第二章―7
「神出鬼没な奴だ」
どこにいても、夢の中にも、現れる。だが最初とは違い、それが不快ではなくなっていた。振り返るとシンが笑っている。青年もいた。
「お前なら、この震えを止めることができるのか」
「一時的なら」
「それでいい。やってくれ」
シンは首を横に振る。
「なんだ。虫が良すぎるか?頭を下げれば、やってくれるのか。土下座でもしようか」
「今までになく必死ですね」
「守りたいものがある。当然だろう」
由美の笑顔を、彼女の周りにいる人間の笑顔を、秋山は守りたかった。誰の悲しむ顔も見たくない。

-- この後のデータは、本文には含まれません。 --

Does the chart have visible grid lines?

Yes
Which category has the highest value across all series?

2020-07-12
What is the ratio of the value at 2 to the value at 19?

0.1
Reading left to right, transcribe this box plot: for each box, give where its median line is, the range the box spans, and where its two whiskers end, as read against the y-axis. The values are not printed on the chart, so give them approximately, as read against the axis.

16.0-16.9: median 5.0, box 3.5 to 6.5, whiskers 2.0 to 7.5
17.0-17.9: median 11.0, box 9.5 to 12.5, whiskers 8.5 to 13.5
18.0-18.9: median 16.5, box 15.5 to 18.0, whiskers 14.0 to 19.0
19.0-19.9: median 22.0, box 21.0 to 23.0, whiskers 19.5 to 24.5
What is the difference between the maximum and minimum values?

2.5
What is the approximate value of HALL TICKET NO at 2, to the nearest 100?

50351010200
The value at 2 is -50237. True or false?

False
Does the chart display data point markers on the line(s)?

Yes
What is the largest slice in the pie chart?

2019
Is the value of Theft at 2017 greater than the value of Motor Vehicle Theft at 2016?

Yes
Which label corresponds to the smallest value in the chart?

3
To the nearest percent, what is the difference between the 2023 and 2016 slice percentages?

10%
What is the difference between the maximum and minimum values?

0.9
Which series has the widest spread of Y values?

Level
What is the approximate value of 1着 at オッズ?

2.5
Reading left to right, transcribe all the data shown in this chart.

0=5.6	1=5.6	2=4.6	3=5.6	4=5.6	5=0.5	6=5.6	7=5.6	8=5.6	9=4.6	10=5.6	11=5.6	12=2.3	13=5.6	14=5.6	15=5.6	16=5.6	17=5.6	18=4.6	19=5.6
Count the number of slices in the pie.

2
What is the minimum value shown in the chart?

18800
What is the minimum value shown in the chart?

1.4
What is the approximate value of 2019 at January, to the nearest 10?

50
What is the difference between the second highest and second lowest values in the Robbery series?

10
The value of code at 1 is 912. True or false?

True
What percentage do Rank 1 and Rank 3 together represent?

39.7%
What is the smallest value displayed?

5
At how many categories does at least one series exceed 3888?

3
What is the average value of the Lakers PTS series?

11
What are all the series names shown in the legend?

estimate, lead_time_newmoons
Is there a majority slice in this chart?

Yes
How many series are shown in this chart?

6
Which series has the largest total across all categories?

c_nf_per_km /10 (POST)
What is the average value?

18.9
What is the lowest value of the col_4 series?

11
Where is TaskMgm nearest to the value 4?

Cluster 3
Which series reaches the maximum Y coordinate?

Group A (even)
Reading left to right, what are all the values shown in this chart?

先生だったら、大丈夫だって信じてる。由美の言葉が胸の中を支配する。そして浩子を思い出す。秋山くんなら、安心だね。そう言って、彼女は死んでいった。信頼したまま、死んでいった。大事な人を残して。自分のせいで。
「僕が何をしなくとも、あなたが自分の心と向き合えば震えは止まります」
「俺は、俺の弱さを知ってる。十分すぎるほどな。これ以上どう向き合えって言うんだ」
「心と言葉は違います。あなたはただ、言葉で自分の心の中の現象を捉えているだけです。それでは、何も変わらない。あなたは自分の心の声を無視していて、その結果が、その震えです」
右手が震える。だんだんと、激しく、強く。